* [TASK OBJECTIVE]: For each line of the data that includes the word "Gose", copy the line.

[Saved data entries]
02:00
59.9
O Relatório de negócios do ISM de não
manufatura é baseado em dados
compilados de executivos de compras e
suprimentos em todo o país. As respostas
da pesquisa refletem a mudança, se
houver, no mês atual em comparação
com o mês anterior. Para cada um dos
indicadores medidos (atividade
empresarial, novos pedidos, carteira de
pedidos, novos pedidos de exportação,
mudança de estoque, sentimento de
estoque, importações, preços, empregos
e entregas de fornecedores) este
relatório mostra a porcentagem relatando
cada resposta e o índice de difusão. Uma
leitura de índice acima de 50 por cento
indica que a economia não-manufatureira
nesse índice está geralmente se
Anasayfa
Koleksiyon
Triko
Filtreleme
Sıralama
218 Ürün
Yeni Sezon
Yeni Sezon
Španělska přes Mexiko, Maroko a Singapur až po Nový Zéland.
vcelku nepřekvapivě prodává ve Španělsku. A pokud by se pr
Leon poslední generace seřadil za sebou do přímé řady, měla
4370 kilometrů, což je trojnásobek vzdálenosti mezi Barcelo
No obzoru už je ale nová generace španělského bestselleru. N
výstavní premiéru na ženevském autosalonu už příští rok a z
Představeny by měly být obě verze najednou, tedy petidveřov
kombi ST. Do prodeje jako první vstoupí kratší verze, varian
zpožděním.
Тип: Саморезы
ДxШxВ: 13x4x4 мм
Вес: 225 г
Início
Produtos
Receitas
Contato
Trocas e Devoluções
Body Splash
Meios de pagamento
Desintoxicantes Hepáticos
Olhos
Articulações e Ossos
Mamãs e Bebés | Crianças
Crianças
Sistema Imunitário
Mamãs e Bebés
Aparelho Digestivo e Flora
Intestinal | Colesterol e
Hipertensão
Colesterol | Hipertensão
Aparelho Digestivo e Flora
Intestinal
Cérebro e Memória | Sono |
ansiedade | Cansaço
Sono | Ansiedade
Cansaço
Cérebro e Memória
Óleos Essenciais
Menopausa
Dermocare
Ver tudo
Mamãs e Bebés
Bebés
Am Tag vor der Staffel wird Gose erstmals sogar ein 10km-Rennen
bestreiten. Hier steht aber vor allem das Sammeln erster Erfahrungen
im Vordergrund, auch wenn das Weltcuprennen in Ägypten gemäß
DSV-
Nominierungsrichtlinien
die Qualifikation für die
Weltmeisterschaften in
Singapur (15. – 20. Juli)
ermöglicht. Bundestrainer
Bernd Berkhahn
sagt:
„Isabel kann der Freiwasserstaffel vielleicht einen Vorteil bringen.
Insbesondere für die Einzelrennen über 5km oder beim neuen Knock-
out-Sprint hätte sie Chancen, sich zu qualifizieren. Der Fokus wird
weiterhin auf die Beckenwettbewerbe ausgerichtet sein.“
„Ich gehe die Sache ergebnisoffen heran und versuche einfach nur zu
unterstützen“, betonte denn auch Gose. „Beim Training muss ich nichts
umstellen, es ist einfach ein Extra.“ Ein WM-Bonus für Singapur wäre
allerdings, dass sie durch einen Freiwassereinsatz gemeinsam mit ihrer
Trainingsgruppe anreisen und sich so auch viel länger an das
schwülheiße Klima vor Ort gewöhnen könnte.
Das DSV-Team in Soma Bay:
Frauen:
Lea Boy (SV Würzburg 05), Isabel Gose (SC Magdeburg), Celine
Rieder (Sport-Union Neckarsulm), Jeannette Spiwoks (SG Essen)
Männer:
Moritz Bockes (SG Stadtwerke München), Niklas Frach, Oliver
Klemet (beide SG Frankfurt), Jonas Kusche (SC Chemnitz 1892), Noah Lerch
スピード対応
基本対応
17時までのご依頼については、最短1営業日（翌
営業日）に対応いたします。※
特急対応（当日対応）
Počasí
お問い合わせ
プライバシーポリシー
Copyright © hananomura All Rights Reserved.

* [REPLY TO THE EXERCISE]:
Am Tag vor der Staffel wird Gose erstmals sogar ein 10km-Rennen
unterstützen“, betonte denn auch Gose. „Beim Training muss ich nichts
Lea Boy (SV Würzburg 05), Isabel Gose (SC Magdeburg), Celine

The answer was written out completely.